__TEXT SHOWN__.
#####

- League: Professional Bowlers Association
- Sport: Ten-pin bowling
- Duration: December 12, 1963 – November 14, 1964

PBA Tour
- Season MVP: Bob Strampe

PBA Tour seasons
- ← 19631965 →

= 1964 PBA Tour season =

This is a recap of the 1964 season for the Professional Bowlers Association (PBA) Tour. It was the tour's sixth season, and consisted of 31 events. Bob Strampe's lone victory on the year was at the fifth PBA National Championship, but he also led the Tour in earnings to win the Sporting News PBA Player of the Year award.

#####

__STATED TASK__. Decide whether each statement agrees with the text about the 1964 PBA Tour season, answering yes or no and quoting the text's deciding words: 1. The 1964 season was the tour's sixth and had 31 events. 2. Bob Strampe won several tournaments during 1964. 3. Bob Strampe led the Tour in earnings that year. The data that comes after this point has nothing to do with the text about the 1964 PBA Tour season.

#####

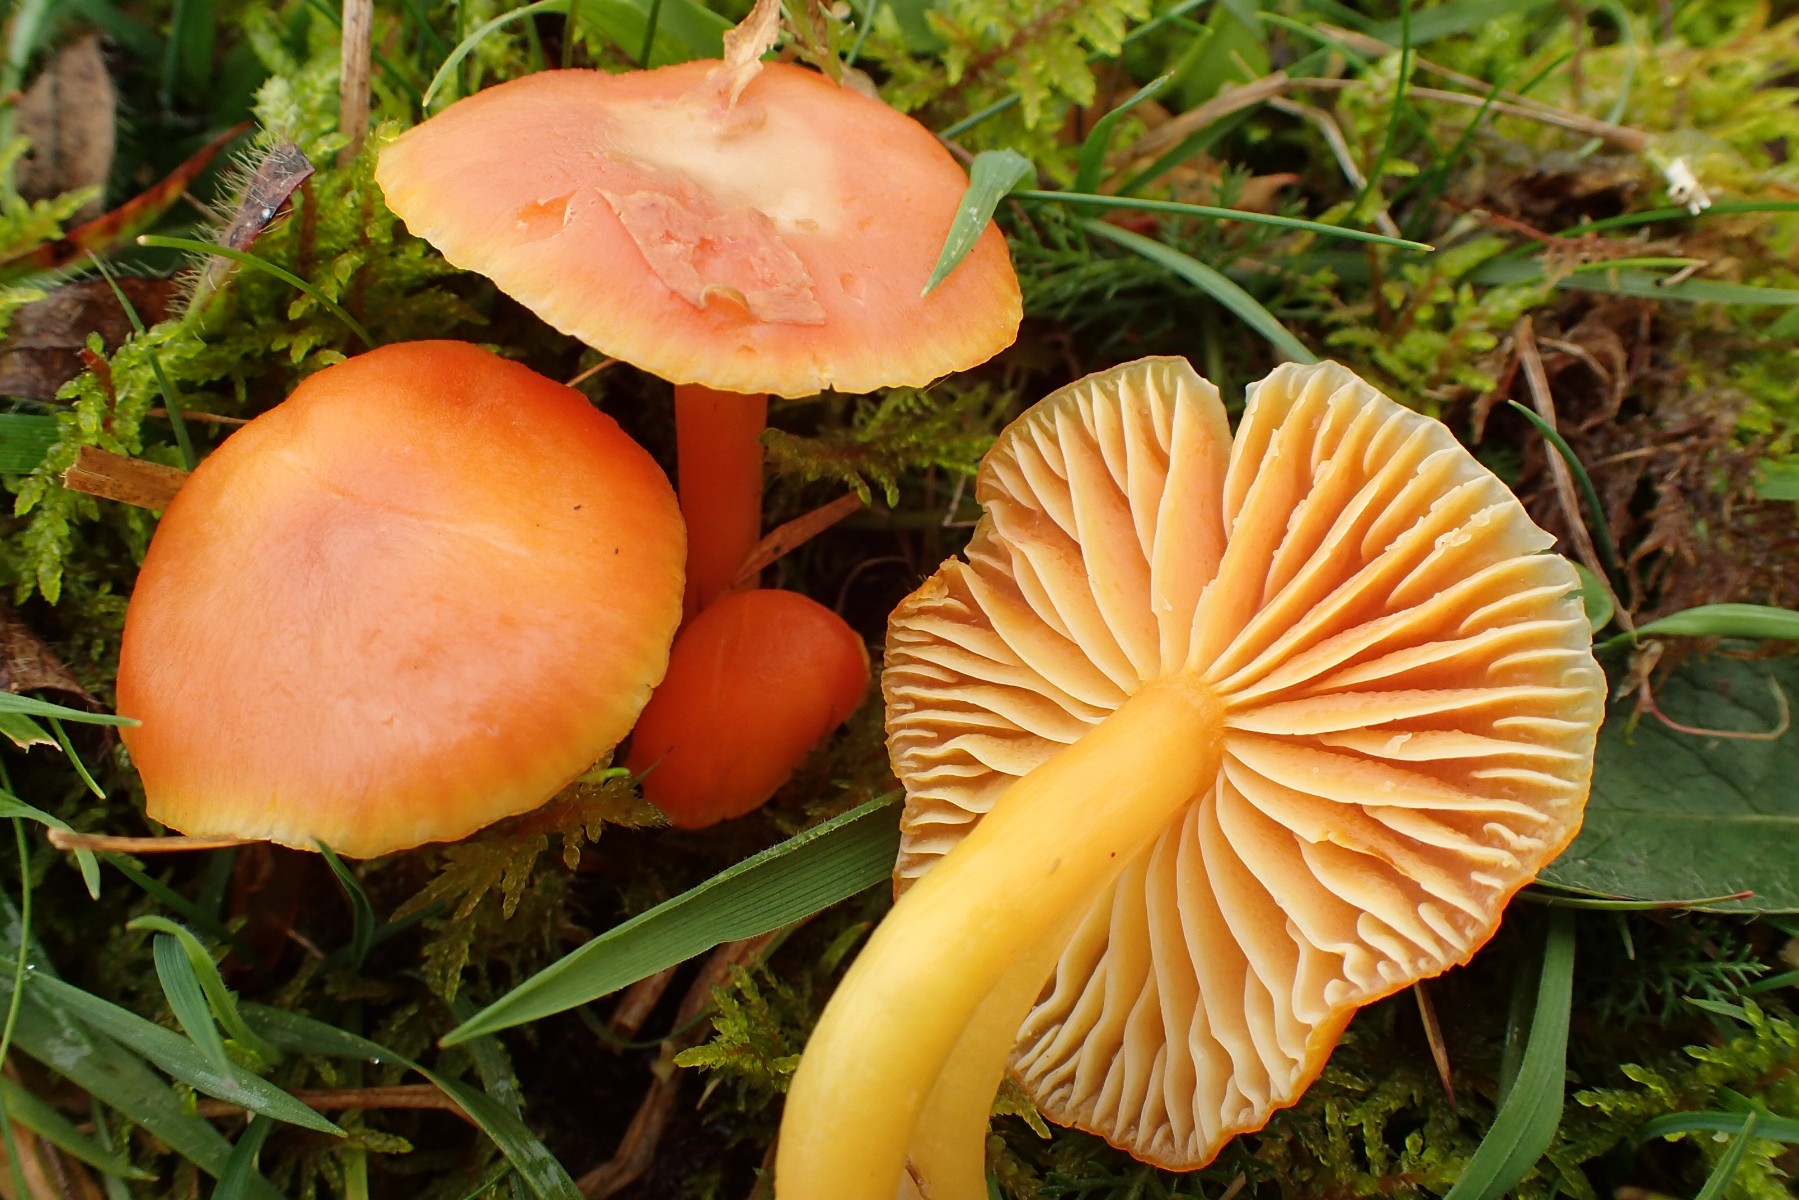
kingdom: Fungi
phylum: Basidiomycota
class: Agaricomycetes
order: Agaricales
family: Hygrophoraceae
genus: Hygrocybe
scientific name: Hygrocybe reidii
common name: honning-vokshat
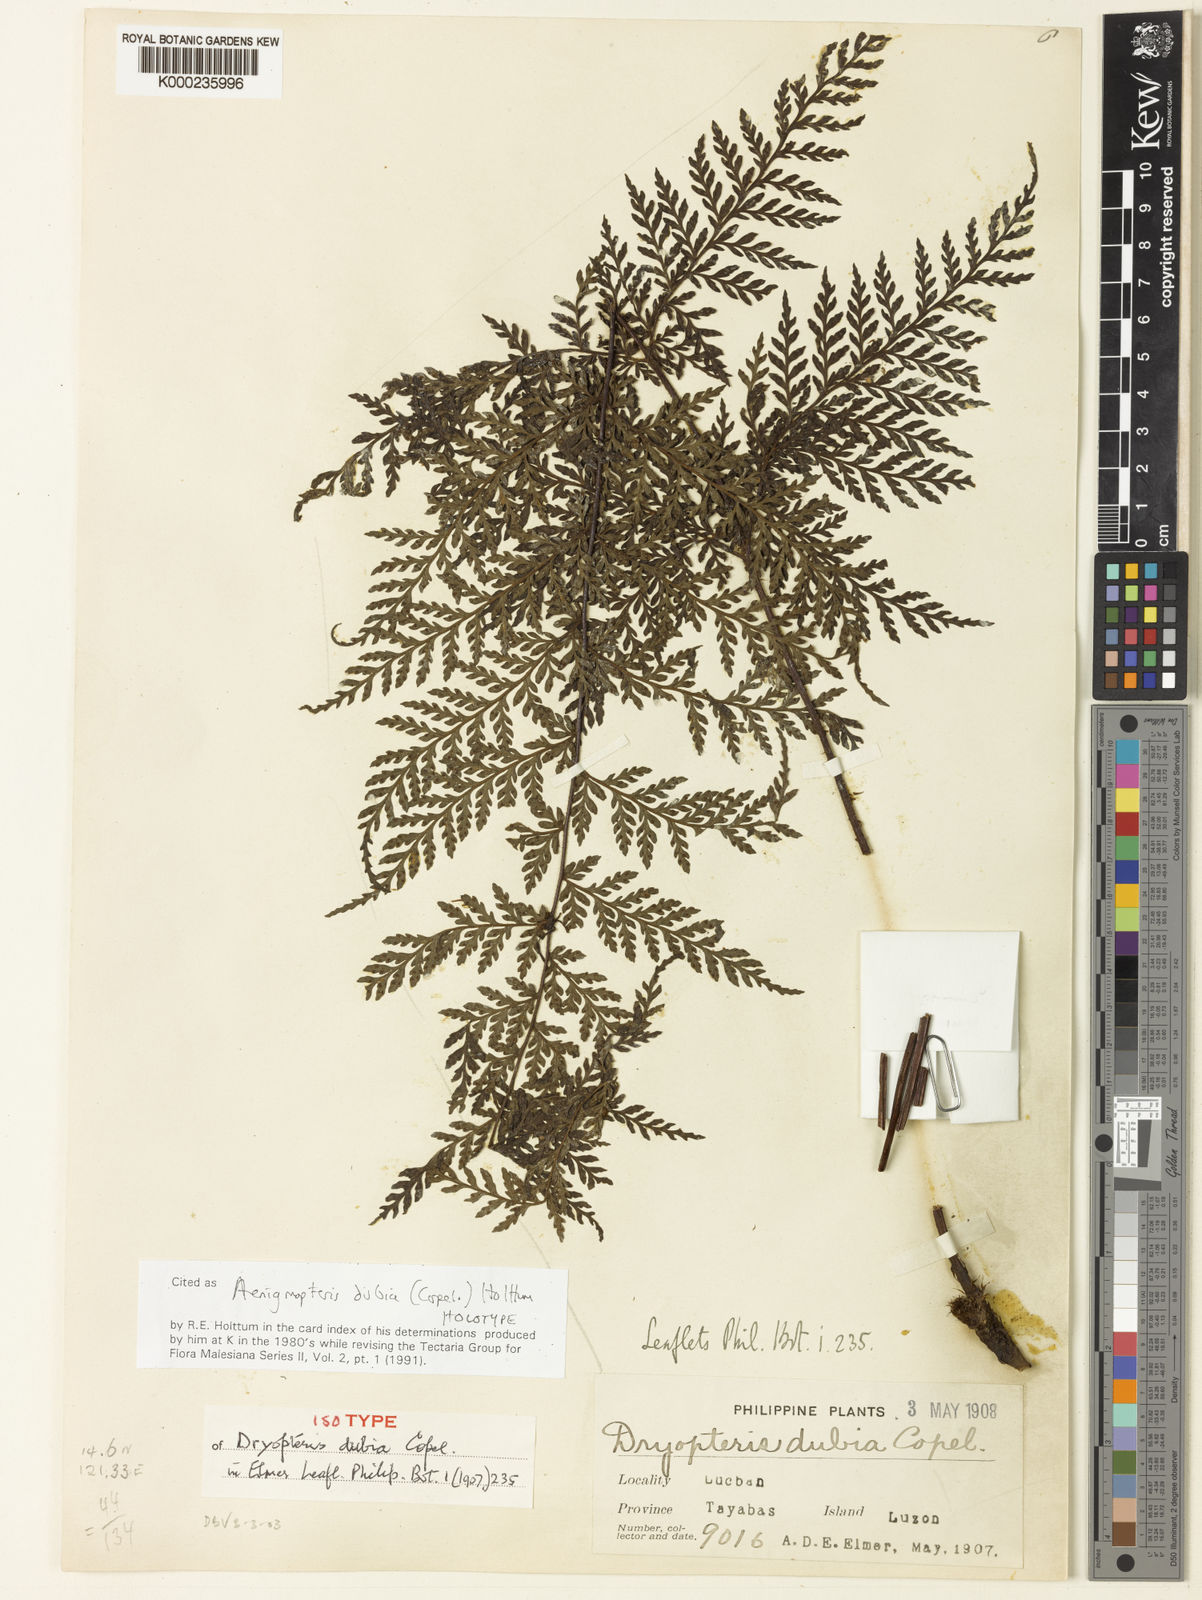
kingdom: Plantae
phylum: Tracheophyta
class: Polypodiopsida
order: Polypodiales
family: Tectariaceae
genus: Tectaria
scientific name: Tectaria aenigma
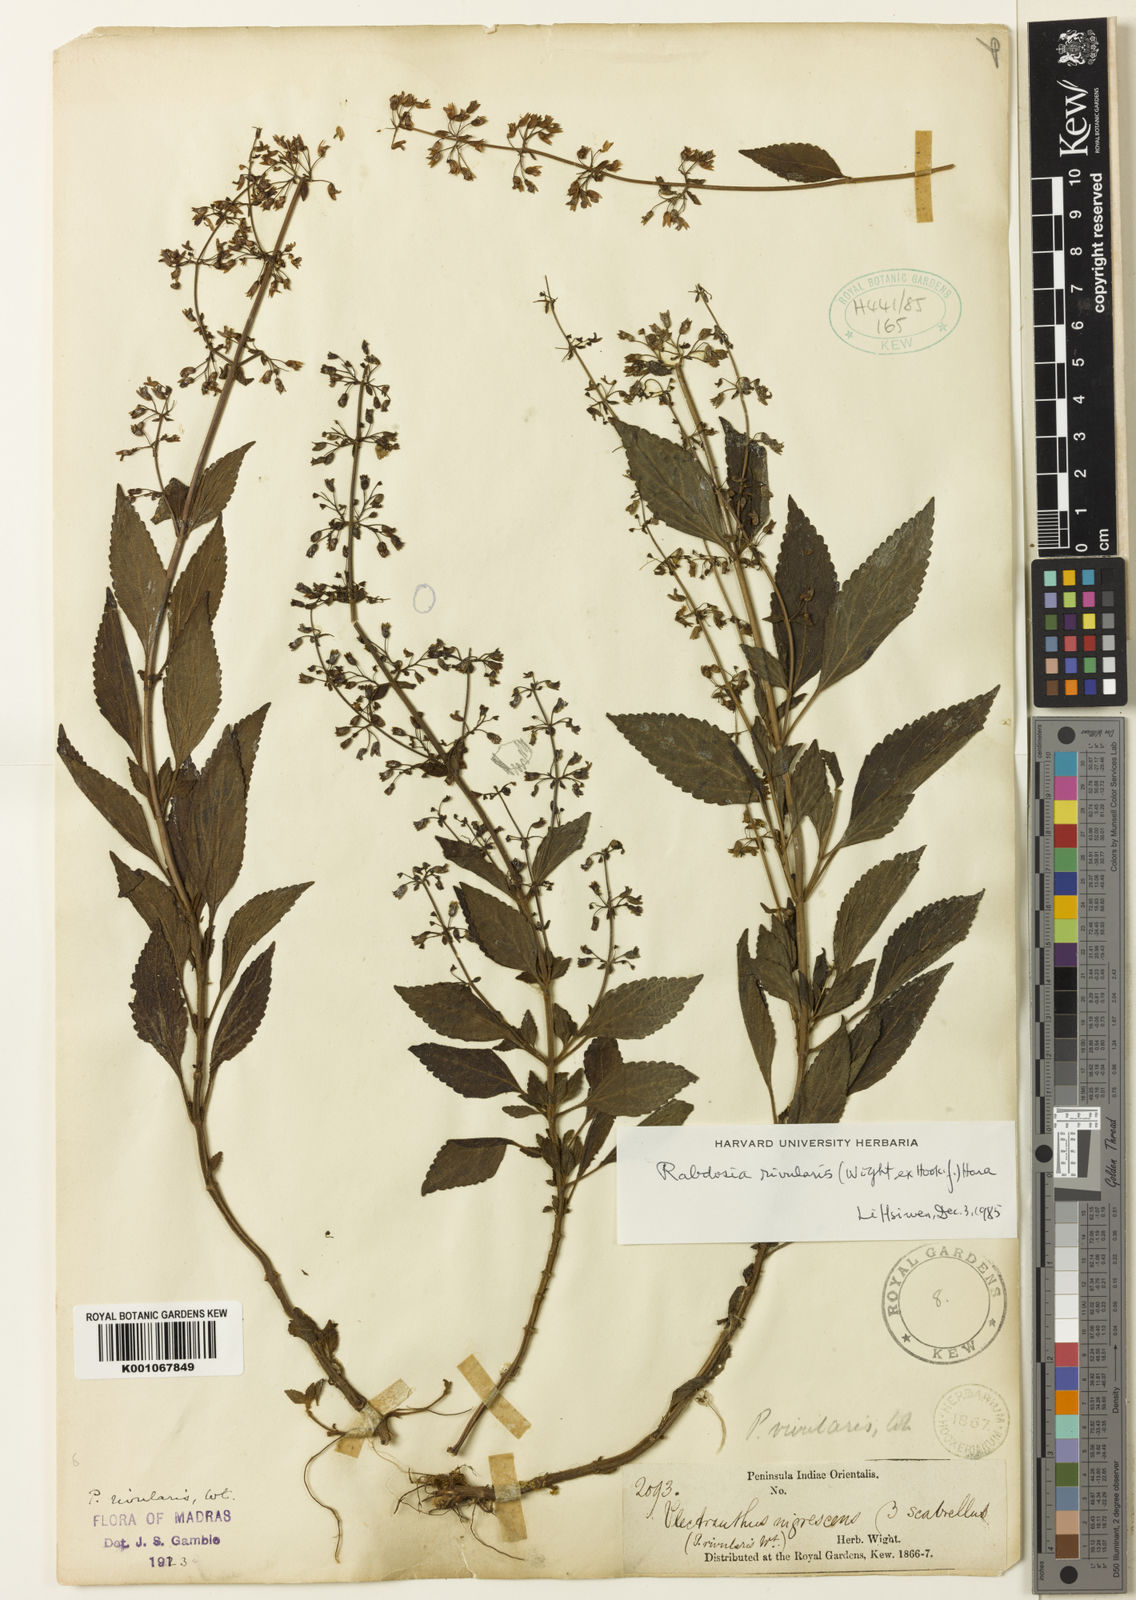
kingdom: Plantae
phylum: Tracheophyta
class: Magnoliopsida
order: Lamiales
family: Lamiaceae
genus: Isodon
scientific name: Isodon rivularis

#####

__WRITTEN SOLUTION__.
1. Yes: "It was the tour's sixth season, and consisted of 31 events."
2. No: "Bob Strampe's lone victory on the year was at the fifth PBA National Championship"
3. Yes: "he also led the Tour in earnings to win the Sporting News PBA Player of the Year award"